MITGLIEDER

Text von:
Harald Gebhartl

schnitzlers morgengrauen

Weit und breit kein Leben, gottseidank, keine Schritte, nichts, nur tiefe seelenlose Nacht... und zwischen zwei dreckig überladene Mülltonnen hingestreckt, eine alte tote Frau.
Regenwasser ging in Bächen durch die tiefen Furchen in ihrem alten Gesicht und nahm aufgeweichtgelöste Schminke über ihren Hals hin mit, in den Kragen ihrer irgendwann einmal weisser als weiss gewesenen Bluse hinein. Mehr Schminke, als für eine Frau dieses Alters, auch vor dem zwischen zwei Mülltonnen hingestreckten Zustand, hätte schick gewesen sein können...
Soalso wollten sich Mülltonnendreck und Regenwasser und diese vielzuviele Schminke und ihr AltenBlut und stadtstrassenübliche PisseundScheisseReste unweigerlich miteinander vermischen, zu einem nachtschwarzen Brei auf Asfalt, in dem sie dalag und übel roch.
Mit der rechten Hand hielt die Alte starrverkrampft eine viel zu grosse schwere schwarze Lederhandtasche festgekrallt, deren metallumrahmte LederhandtaschenVerschlussklappe wie ein mageninhaltspeiendes TierMaul offenstand.
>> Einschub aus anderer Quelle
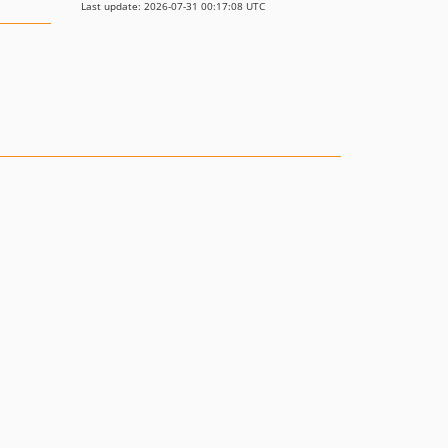
Last update: 2026-07-31 00:17:08 UTC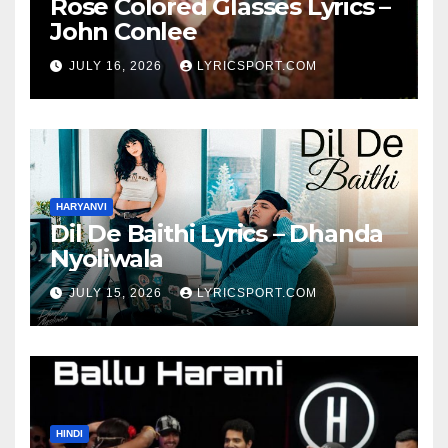
Rose Colored Glasses Lyrics –
John Conlee
JULY 16, 2026
LYRICSPORT.COM
HARYANVI
Dil De Baithi Lyrics – Dhanda
Nyoliwala
JULY 15, 2026
LYRICSPORT.COM
HINDI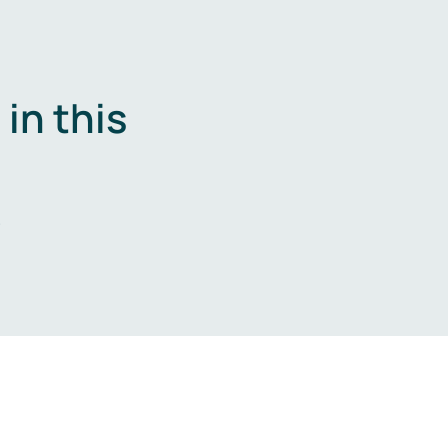
in this
.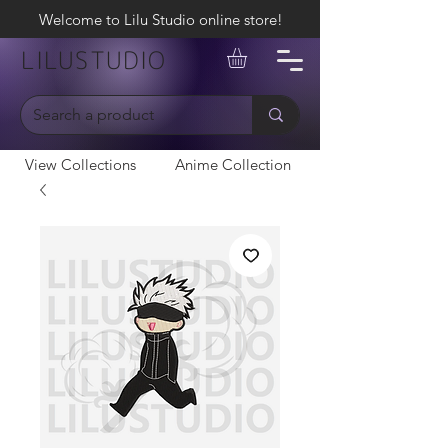
Welcome to Lilu Studio online store!
LILUSTUDIO
View Collections
Anime Collection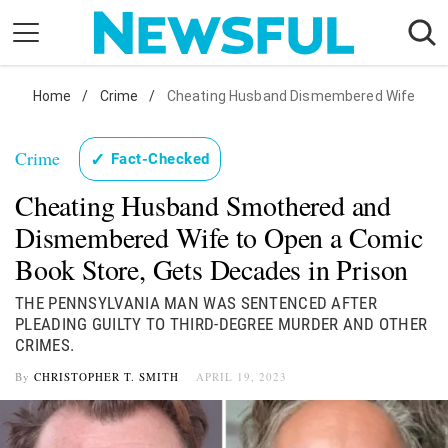
Skip
to
content
Nostalgia
Home
/
Crime
/
Cheating Husband Dismembered Wife
Etiquette
Crime
✓
Fact-Checked
Health
Cheating Husband Smothered and
Relationships
Dismembered Wife to Open a Comic
News
Book Store, Gets Decades in Prison
THE PENNSYLVANIA MAN WAS SENTENCED AFTER
PLEADING GUILTY TO THIRD-DEGREE MURDER AND OTHER
CRIMES.
By
CHRISTOPHER T. SMITH
APRIL 19, 2023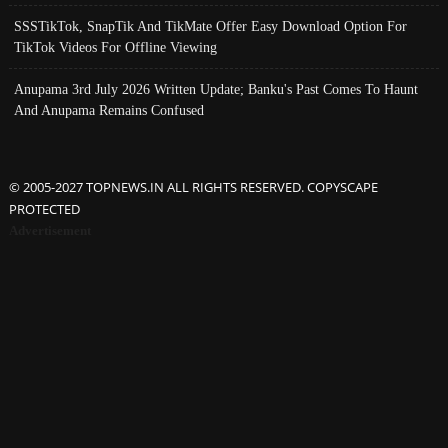
SSSTikTok, SnapTik And TikMate Offer Easy Download Option For
TikTok Videos For Offline Viewing
Anupama 3rd July 2026 Written Update; Banku's Past Comes To Haunt
And Anupama Remains Confused
© 2005-2027 TOPNEWS.IN ALL RIGHTS RESERVED. COPYSCAPE
PROTECTED
Advertisement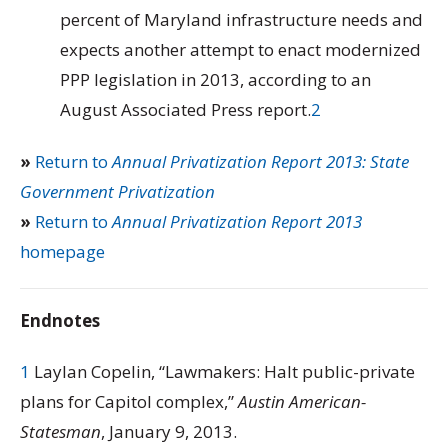
percent of Maryland infrastructure needs and
expects another attempt to enact modernized
PPP legislation in 2013, according to an
August Associated Press report.
2
»
Return to
Annual Privatization Report 2013: State
Government Privatization
»
Return to
Annual Privatization Report 2013
homepage
Endnotes
1
Laylan Copelin, “Lawmakers: Halt public-private
plans for Capitol complex,”
Austin American-
Statesman
, January 9, 2013.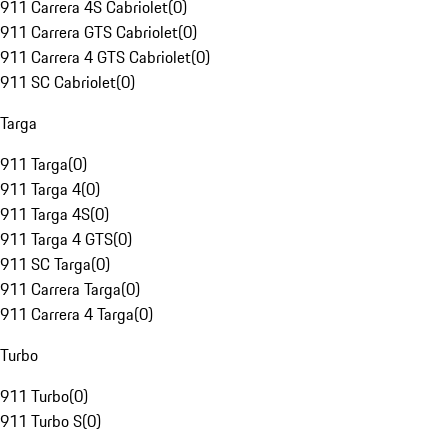
911 Carrera 4S Cabriolet
(
0
)
911 Carrera GTS Cabriolet
(
0
)
911 Carrera 4 GTS Cabriolet
(
0
)
911 SC Cabriolet
(
0
)
Targa
911 Targa
(
0
)
911 Targa 4
(
0
)
911 Targa 4S
(
0
)
911 Targa 4 GTS
(
0
)
911 SC Targa
(
0
)
911 Carrera Targa
(
0
)
911 Carrera 4 Targa
(
0
)
Turbo
911 Turbo
(
0
)
911 Turbo S
(
0
)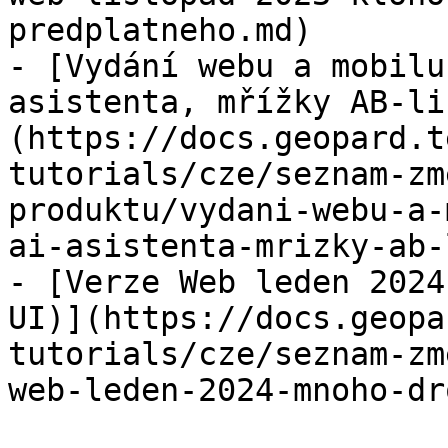
predplatneho.md)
Demzufolge war der gesamte Inhalt der grossen alten Lederhandtasche grossflächig verstreut hingespien. Zwischen zwei Mülltonnen, zwischen allerhand tatsächlich Gekotztem und Abfall und Müll und dem Altenkörper selber.
Die Haare der Alten waren nicht mehr nur altenblauspülungsmässig friseurschadenfroh violett und klatschnass, sondern stumpf nachtgrau und verklebt wie in Aspik vom gestockten Rentnerblut. Man hatte ihr den Schädel wuchtig zertrümmert und seltsamerweise beide Ohren abgeschnitten.
Schnitzlers Nebel lichteten sich also und er begann augenblicklich seinen Kopf brav auf die Brust der Alten zu pressen, so als müsste er bürgerpflichtig noch einkleinwenig Leben aus ihr heraushören wollen, um sie zivilisiertensinns selbstverständlicherweise noch zu retten, die Alte, sie wiederzubeleben, anstandsgerecht. Schnitzler. Der RetterSchnitzler. Das österreichische Herz Schnitzler. Der ganz normale SuperSchnitzler.
Aber da war nichts mehr in der Alten. Scheisse sagte Schnitzler noch ein wenig abwesend schlaftrunken aus seinen abhebenden Kopfnebeln heraus in dieses wirkliche Leben hinein. Wahrscheinlich abgeklatscht und ausgeraubt von diesen konsumverpesteten jungen Menschen, die sich so gar nicht mehr auskennen tun in dieser HeutzutageWelt da, keine Ahnung mehr was man tun darf und was nicht, alles fernsehbrutal schmerzundgefühllos, verlassen von allem bürgerlebendigem Menschsein. Schluchz. Diese armen kleinen Schweinekinder, diese liebeskranken channelhoppenden HirnundZeitsurfOpfer.